When employed by a company to find someone unfit to work through illness/disability ATOS will do so. A few weeks later, that same person with the same illness/disability could then find themselves on ESA being assessed by ATOS on behalf of DWP as now being fit to work.
With ATOS Assessment Centres performing miracles like this in town near you - they’ll soon be places of pilgrimage!
Yes I too was horrified to read about this Atos contract. I’ve banked with the Co-op since the 1980’s and had nothing but praise for them until now. I love the whole idea of the Co-operative movement, and there is no doubt that they fund really good social welfare and community projects. Like you, Stephen, I’ll stick with them for now, but will be making my feelings known in no uncertain terms! Let’s hope they get out of this contract as soon as possible. If not, there is always Triodos.

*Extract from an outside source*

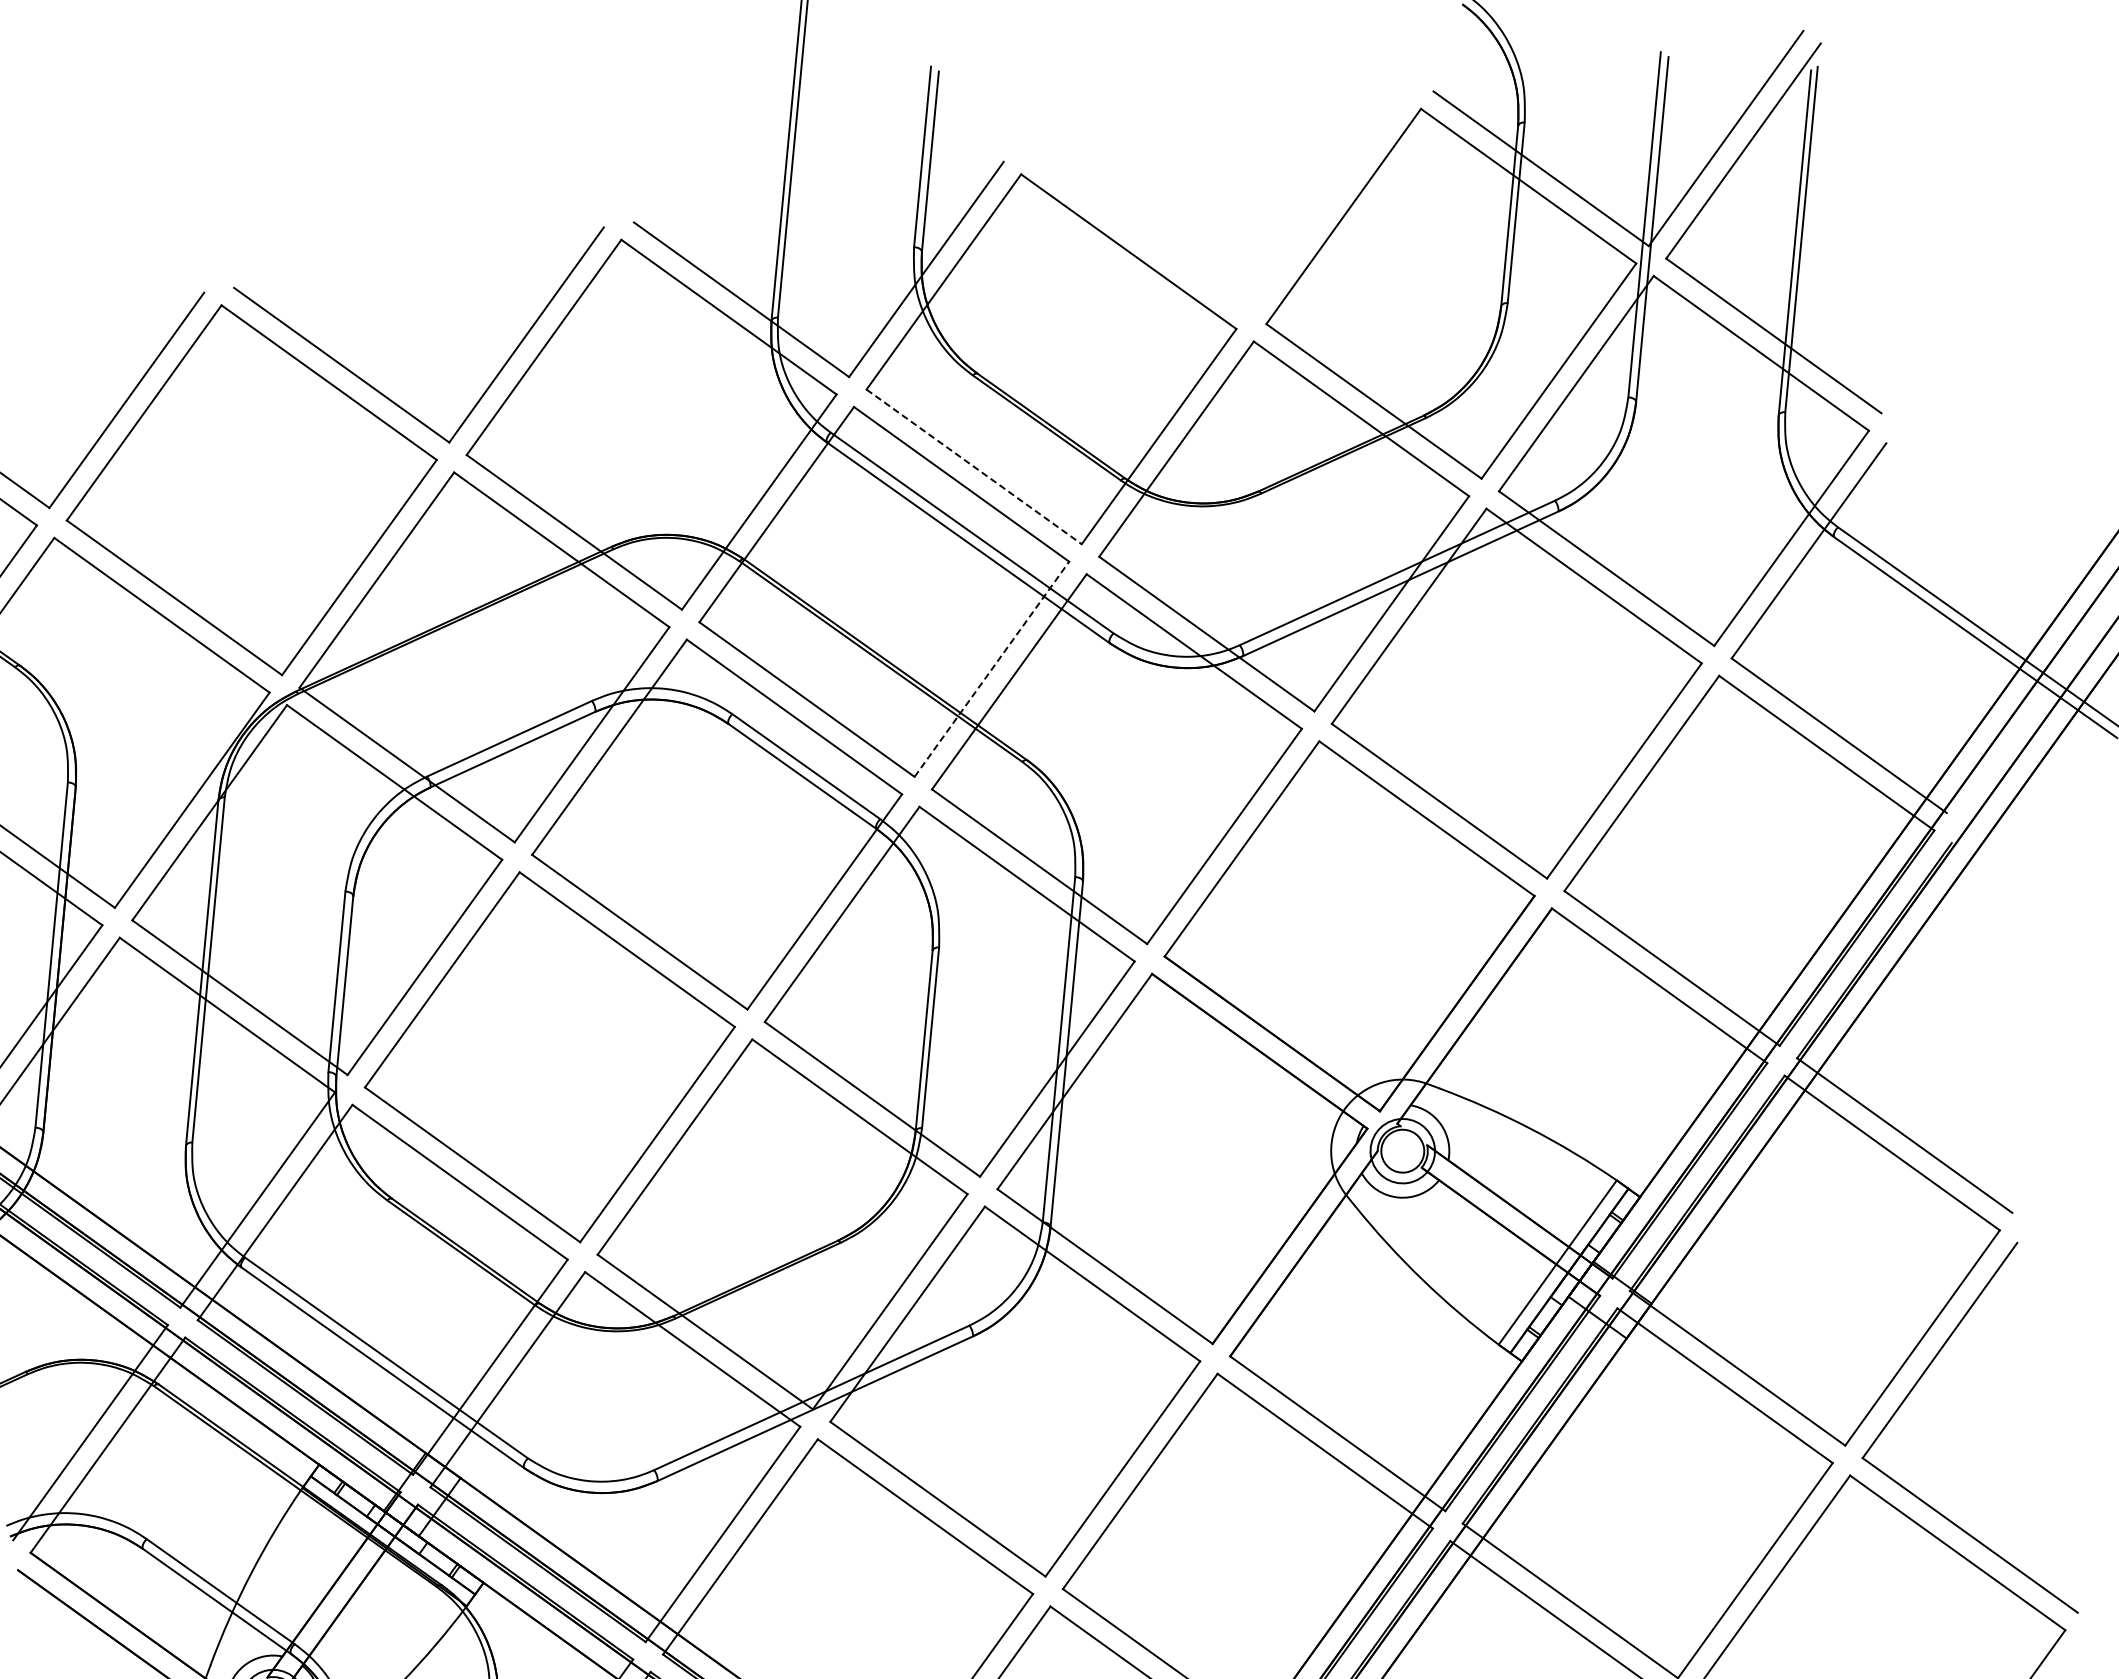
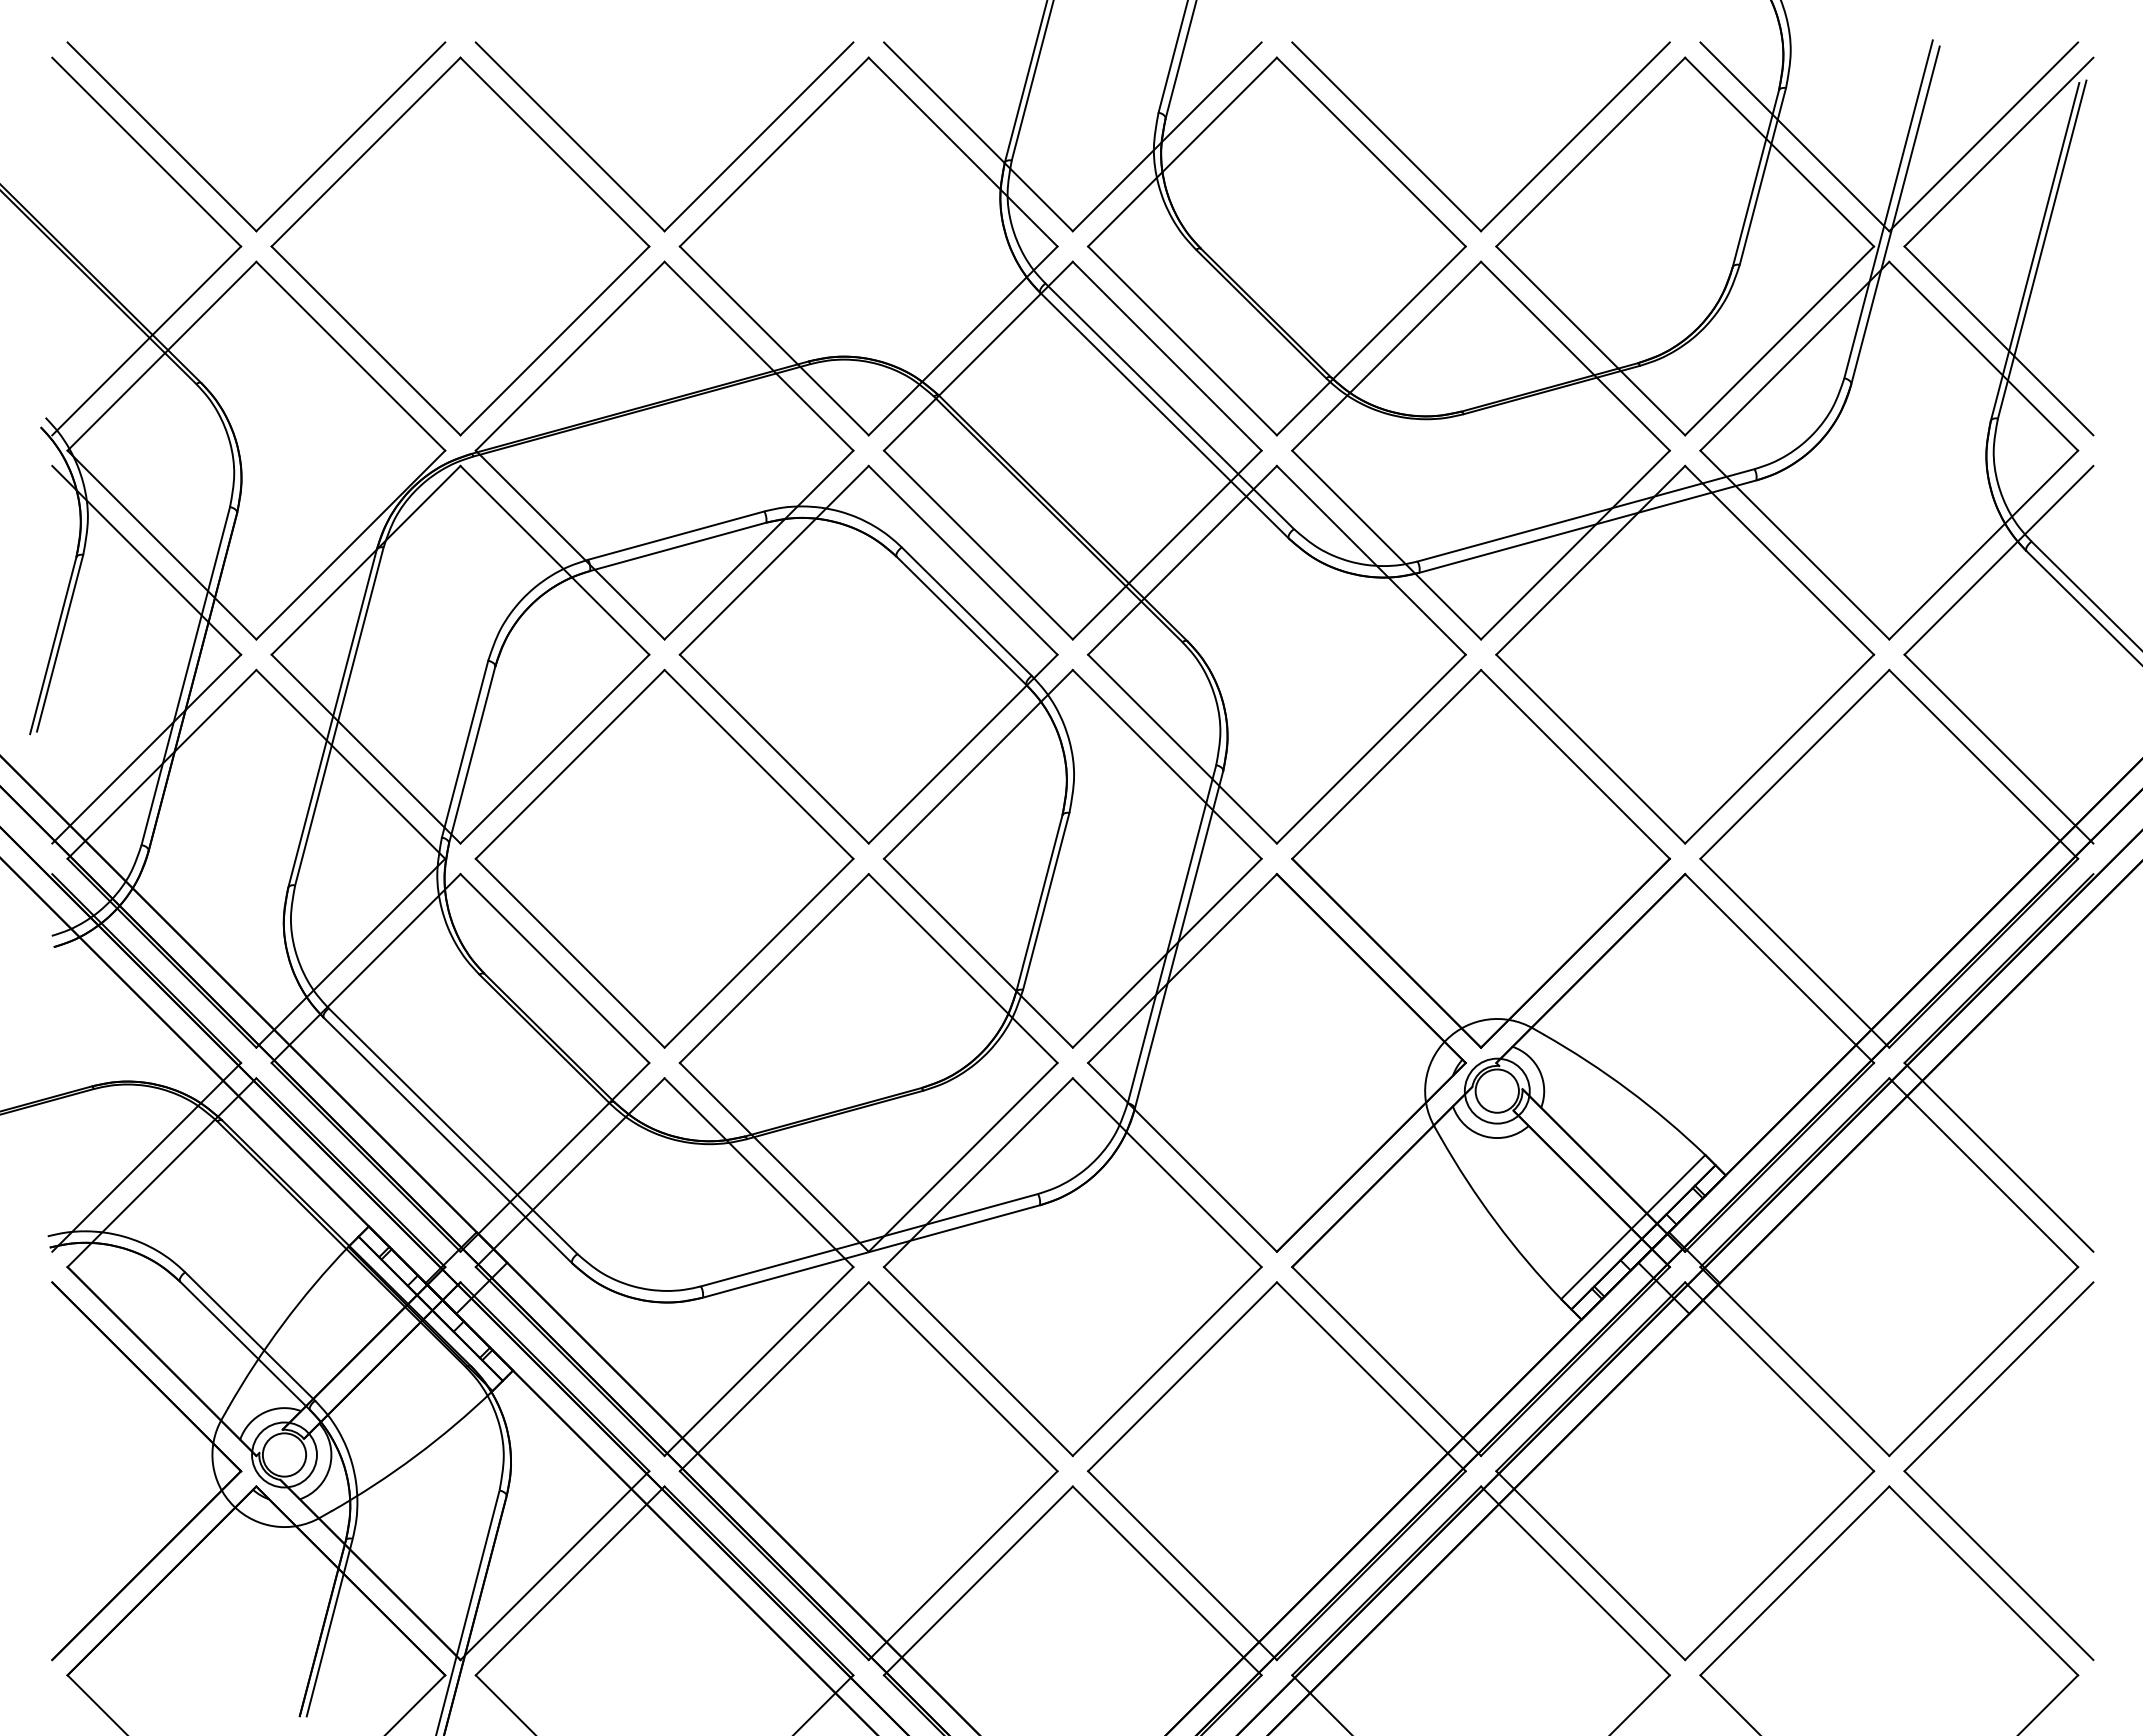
part: (1194, 271) -> (1433, 182), added
line: (974, 467) -> (1182, 341), dashed -> solid
line: (992, 668) -> (1167, 544), dashed -> solid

Once you’ve boycotted the entire Co-operative Group, I’d be interested to know exactly where you intend you bank and shop, and what ethical criteria you are applying that deems your alternative consumer choices “better”. There are some “deep green” options as they are called in environmental circles, but they are generally small, specialist, expensive and have a very minimal reach. I have very little idea about most of the occupational health arrangements of the businesses I deal with. The co-operative group is at least must more open and honest than most. The Co-op has always under-rated for its ethics for decades (usually because it also sells tobacco and fossil fuels etc so things like the Ethical Comsumer Index and other such measures always make it score poorly). It has only recently begun to actually emphasise it’s ownership difference once again, and there is no getting away from the ability for a co-operative to be able to take a longer term more sustainable view rather than demand short term shareholder profits. Be careful not to storm off in a paddy and end up spending money with far worse organisations. If you do explore Triodos, for example, do bear in mind that it is a Dutch bank and not covered under the financial services compensation scheme (the dutch protection scheme applies instead). It also generally pays shareholders better than depositing savers and doesn’t offer personal banking, just saving. The Ecology Building Society offer similar, but it UK-based and fully member owned. Most credit unions use the banking services of The Co-op so I guess you wouldn’t be interested there, either.
I think that’s the first time I’ve seen an all-out rant from you Stuart. Did you actually read what I wrote? I don’t intend to boycott co-op until I’ve given them a chance. Being the most ethical option doesn’t give them a free pass to be a bit unethical though. Don’t you find the comment about the bank not being ethical even slightly disturbing?
Sorry, not intended as rant. Certainly didn’t mean it to sound like one. Even I would admit that the Co-operative Group are far from “the most ethical option” but I would have probably thought that finding an alternative that doesn’t end up walking into all sorts of other issues would be difficult. It would just be down to your personal choice on how important it is to avoid a company that trades with Atos. I think I’m still of the opinion that what we actually buy, rather than just where we happen to buy it from, it actually of more significance. The vasy vast majority of the money I give to my local Co-op when I do my shopping goes to their suppliers. I’d still try to avoid Nestle, for example, whether in Co-op, Morrisons or Tesco. Big “brands” as it were will always be a relatively easy target. As an aside, I have a feeling that your local Co-op shop will in fact be owned by Midcounties Co-operative if I’m not mistaken (I could be wrong) - they are likely to have their own arrangements for occupational health. Does that make any difference?
Pah, nothing surprises me anymore, all I can do is boycott the store and make the staff aware
I think there’s a real need to name and shame the organisations using Atos. Co-op aren’t the only organisation harping on about ethics then using their services!! The more orgs named the more they’ll be dropped.